Posted: May 29, 2009 06:41 AM

Those veteran champions of workers' rights, Republican presidential hopeful Mitt Romney and the Chamber of Commerce, unleashed new attacks this week on the Employee Free Choice Act. They aim to discredit the bill as a death-blow to the economy and workplace democracy while the Chamber ad derides any talk of compromise from new Democratic Sen. Arlen Specter, who opposed the bill as written and now faces a likely Democratic primary challenge.

But in making their case, these pro-business attack dogs have to ignore a powerful new study debunking a central myth of opponents of the pro-union legislation: that it would somehow create a wave of union intimidation. The multi-university study, led by Richard Bruno of the University of Illinois, found that in four states permitting majority sign-up, in over 1,000 campaigns involving 34,000 new union members in the public sector, there wasn't a single confirmed case of either union or employer intimidation.

In fact of course, in the private sector, it's employers who have ramped up their terrorizing of workers who seek to form a union, as shown in the recent "No Holds Barred" report by Cornell labor scholar Kate Bronfenbrenner, which found , for instance, that half of bosses in union campaigns threaten workers in one-on-one "sweat sessions" and a third fire employees.

But it's the majority sign-up provision, dubbed by is opponents as "card check," that has been a primary target for supposedly threatening worker's rights and making them vulnerable to intimidation. (One anti-union group even features a former Sopranos actor playing a union thug in its ads.)

Yet hidden away in plain sight in America is the one part of the economy where workers are free to join unions without intimidation from employers, and they are permitted to use the majority sign-up provision that's been proposed by the Employee Free Choice Act -- and so demonized by Big Business interests. Where is this idyllic land, where rights long granted to European workers and ignored here at home are so freely available? It's in the public sector -- whether they're firemen or nurses -- the difference in union representation shows what a difference organizing rights can make.

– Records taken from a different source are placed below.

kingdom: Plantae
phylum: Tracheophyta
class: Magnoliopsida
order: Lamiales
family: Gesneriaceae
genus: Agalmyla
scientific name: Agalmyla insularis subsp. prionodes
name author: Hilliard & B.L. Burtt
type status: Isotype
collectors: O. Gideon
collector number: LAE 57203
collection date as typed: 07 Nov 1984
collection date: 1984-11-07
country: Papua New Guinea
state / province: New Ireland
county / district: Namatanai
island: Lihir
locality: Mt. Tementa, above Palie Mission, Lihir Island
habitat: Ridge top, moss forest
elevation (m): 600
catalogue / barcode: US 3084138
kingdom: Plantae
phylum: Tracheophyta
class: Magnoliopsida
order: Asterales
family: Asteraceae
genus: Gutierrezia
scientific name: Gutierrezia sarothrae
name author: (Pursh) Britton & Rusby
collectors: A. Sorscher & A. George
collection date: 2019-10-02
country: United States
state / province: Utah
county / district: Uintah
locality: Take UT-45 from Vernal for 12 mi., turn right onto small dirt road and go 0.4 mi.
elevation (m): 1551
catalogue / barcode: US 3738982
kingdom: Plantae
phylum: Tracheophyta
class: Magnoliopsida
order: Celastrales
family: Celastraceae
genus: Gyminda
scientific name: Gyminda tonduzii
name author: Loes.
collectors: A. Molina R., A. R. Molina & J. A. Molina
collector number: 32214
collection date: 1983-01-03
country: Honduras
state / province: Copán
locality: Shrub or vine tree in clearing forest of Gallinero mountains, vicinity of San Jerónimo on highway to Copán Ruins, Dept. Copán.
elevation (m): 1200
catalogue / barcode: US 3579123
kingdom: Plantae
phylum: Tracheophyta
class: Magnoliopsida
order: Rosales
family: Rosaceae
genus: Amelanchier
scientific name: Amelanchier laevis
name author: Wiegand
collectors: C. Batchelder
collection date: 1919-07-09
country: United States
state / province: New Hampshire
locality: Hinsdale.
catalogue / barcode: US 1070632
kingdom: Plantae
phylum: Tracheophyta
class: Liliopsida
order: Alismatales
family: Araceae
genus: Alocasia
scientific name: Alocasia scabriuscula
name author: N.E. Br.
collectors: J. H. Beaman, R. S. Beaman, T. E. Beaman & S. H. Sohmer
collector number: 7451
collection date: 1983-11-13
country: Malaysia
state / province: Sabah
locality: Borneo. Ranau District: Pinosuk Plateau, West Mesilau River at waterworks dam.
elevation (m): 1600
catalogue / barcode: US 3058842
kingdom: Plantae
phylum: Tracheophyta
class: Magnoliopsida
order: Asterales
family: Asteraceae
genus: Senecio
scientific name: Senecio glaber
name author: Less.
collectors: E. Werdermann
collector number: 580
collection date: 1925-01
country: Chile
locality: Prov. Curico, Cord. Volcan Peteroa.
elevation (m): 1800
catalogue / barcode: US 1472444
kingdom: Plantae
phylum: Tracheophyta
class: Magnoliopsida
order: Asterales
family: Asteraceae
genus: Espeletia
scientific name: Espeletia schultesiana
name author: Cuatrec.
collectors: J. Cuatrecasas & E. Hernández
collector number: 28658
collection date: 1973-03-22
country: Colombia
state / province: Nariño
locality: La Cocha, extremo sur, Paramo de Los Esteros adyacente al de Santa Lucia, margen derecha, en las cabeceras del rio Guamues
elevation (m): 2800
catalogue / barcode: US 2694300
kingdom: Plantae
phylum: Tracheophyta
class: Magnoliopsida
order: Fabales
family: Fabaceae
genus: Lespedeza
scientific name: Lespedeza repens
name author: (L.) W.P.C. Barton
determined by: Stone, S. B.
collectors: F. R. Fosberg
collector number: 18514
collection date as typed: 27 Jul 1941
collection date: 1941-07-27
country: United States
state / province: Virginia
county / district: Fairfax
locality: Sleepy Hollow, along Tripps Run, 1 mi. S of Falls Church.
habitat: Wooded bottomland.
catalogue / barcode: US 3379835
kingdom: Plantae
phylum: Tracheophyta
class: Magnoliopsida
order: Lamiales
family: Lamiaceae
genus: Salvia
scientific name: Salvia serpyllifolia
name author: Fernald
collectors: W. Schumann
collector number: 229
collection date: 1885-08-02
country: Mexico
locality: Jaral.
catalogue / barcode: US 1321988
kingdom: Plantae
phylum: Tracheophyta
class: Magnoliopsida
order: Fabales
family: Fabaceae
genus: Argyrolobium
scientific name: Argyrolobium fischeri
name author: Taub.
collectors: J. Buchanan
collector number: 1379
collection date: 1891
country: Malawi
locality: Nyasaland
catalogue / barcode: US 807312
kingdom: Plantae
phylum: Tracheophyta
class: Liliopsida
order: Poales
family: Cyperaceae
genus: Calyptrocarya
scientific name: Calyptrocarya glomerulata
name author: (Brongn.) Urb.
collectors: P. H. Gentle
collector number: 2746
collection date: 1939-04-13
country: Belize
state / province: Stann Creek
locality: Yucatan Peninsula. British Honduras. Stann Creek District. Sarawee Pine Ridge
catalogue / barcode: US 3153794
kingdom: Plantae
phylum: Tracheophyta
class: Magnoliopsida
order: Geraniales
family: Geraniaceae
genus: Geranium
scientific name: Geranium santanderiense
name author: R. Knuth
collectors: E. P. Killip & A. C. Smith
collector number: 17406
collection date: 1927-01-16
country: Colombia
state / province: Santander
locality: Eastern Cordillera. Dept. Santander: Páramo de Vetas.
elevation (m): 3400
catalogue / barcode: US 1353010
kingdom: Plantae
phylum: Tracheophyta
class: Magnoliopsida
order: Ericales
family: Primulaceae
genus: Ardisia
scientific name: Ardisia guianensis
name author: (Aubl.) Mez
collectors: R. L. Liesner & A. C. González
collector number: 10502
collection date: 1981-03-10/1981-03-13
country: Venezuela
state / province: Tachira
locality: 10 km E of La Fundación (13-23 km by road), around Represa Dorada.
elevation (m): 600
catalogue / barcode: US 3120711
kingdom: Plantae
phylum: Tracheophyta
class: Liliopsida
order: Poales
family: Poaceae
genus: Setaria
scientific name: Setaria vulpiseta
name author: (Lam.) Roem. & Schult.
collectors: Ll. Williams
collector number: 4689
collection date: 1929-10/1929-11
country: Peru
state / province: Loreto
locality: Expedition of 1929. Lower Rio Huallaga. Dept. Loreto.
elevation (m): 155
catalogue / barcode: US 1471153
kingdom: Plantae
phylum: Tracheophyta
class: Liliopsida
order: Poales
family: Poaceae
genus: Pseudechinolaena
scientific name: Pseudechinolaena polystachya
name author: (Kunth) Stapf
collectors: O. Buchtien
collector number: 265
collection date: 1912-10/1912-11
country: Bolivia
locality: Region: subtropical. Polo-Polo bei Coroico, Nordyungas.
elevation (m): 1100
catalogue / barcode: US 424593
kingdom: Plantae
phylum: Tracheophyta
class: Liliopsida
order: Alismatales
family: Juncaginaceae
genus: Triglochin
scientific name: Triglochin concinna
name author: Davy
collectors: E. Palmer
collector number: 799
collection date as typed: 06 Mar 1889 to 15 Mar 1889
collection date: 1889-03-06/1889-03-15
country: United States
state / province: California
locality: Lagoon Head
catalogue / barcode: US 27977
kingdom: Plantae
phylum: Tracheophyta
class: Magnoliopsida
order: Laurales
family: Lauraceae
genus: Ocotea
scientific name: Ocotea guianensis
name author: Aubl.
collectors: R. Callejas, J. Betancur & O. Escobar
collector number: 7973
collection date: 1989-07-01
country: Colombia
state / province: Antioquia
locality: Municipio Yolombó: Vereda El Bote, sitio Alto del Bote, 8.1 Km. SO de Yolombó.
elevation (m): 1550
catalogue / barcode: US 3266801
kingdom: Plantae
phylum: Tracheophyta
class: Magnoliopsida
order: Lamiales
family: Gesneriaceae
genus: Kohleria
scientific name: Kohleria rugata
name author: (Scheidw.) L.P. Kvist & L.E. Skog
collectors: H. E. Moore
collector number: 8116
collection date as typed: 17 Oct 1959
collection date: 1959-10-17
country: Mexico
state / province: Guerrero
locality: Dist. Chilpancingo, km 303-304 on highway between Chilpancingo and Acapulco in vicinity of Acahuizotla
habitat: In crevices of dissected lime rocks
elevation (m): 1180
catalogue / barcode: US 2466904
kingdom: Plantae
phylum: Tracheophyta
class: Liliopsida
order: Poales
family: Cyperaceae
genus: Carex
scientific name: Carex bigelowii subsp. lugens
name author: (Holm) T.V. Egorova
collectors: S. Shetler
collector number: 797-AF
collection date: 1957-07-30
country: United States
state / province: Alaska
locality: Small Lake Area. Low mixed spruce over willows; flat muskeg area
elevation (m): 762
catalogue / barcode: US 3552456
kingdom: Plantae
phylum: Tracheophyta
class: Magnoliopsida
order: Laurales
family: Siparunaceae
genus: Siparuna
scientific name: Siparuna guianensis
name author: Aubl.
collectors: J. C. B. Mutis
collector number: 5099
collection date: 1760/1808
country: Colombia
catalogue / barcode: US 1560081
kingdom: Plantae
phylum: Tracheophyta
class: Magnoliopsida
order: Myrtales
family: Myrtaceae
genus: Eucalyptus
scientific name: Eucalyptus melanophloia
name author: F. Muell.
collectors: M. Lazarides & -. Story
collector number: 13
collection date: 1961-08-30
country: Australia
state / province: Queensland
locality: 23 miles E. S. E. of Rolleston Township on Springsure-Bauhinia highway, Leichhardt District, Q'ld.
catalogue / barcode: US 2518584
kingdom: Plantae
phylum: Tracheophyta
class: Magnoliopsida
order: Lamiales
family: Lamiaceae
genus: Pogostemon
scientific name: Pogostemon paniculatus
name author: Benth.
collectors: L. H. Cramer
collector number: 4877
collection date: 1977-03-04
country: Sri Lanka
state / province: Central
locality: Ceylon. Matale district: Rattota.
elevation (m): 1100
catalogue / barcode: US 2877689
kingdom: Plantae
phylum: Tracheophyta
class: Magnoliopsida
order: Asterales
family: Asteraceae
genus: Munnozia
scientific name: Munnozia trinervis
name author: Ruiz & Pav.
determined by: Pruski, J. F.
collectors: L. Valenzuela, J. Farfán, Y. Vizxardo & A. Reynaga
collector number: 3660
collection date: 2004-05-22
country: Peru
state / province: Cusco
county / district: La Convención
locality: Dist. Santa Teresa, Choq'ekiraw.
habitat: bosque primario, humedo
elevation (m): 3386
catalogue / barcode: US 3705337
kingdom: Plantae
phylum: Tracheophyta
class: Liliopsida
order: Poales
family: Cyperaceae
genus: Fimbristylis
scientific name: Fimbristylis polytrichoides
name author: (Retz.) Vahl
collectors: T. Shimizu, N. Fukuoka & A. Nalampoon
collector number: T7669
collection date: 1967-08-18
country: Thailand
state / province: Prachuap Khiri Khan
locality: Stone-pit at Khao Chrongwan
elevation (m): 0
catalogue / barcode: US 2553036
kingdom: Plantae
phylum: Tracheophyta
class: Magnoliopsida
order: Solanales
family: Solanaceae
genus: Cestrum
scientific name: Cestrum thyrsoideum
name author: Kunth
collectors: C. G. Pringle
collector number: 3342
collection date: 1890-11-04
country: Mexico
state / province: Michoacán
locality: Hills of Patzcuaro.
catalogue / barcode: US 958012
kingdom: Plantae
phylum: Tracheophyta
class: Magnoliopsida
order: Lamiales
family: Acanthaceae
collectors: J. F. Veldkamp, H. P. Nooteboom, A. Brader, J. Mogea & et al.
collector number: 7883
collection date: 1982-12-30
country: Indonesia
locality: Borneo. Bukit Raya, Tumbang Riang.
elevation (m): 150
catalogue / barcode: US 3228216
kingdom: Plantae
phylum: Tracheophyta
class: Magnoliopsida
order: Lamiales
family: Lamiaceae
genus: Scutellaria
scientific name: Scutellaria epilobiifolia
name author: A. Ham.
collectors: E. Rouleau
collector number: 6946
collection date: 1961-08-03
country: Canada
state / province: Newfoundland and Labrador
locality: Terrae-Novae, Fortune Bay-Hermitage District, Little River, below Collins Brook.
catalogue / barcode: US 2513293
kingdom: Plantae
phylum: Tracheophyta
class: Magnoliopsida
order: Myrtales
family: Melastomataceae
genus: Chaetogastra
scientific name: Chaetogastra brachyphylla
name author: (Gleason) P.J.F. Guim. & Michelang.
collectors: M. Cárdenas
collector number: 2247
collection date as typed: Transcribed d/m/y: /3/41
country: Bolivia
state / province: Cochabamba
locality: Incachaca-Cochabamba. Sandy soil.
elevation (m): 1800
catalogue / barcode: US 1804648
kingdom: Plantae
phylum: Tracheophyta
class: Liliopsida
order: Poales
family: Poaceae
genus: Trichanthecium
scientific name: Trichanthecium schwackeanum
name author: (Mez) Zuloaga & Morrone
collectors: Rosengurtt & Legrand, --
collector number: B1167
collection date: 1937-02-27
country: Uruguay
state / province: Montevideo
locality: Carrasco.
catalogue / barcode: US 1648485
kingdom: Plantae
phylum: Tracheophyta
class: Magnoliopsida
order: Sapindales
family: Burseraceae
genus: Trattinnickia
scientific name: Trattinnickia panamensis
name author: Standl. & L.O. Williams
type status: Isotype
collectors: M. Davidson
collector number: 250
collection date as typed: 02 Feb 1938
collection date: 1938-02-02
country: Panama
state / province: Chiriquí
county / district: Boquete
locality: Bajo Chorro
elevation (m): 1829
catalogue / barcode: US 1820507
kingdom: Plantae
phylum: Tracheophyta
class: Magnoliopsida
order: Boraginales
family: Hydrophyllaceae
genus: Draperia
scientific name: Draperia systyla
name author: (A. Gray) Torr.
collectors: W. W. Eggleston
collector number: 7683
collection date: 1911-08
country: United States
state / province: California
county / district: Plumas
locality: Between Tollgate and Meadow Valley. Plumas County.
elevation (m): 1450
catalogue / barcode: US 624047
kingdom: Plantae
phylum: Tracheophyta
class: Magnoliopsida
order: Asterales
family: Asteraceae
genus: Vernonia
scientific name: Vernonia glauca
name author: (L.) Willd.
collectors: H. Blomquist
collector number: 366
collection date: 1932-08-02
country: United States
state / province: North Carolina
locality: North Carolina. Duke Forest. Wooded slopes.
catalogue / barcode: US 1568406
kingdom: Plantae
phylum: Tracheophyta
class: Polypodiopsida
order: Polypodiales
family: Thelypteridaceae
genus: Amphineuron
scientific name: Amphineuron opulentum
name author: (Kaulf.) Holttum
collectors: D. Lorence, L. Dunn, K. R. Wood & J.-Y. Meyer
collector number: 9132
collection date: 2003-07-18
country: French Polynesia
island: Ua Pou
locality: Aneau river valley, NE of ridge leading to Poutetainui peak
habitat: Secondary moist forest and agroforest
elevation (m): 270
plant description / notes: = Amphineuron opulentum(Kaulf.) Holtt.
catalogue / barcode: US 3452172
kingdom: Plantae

Contrary to fashionable conservative arguments that declines in union representation are due largely to globalization and a new post-industrial economy, the stark differences between the public and private sector tell a far different story. Overall, 12.4 percent of U.S. workers are represented by unions. As American Rights at Work has pointed out:


Studies have shown that if workers' preferences were to be realized, as many as 58% would have union representation. Yet this low unionization rate obscures a striking imbalance: In the public sector, where workers' right to a union faces fewer impediments, almost 37% of workers belong to unions, but in the private sector, where workers' face rising resistance from employers, less than 8% of workers are represented by unions.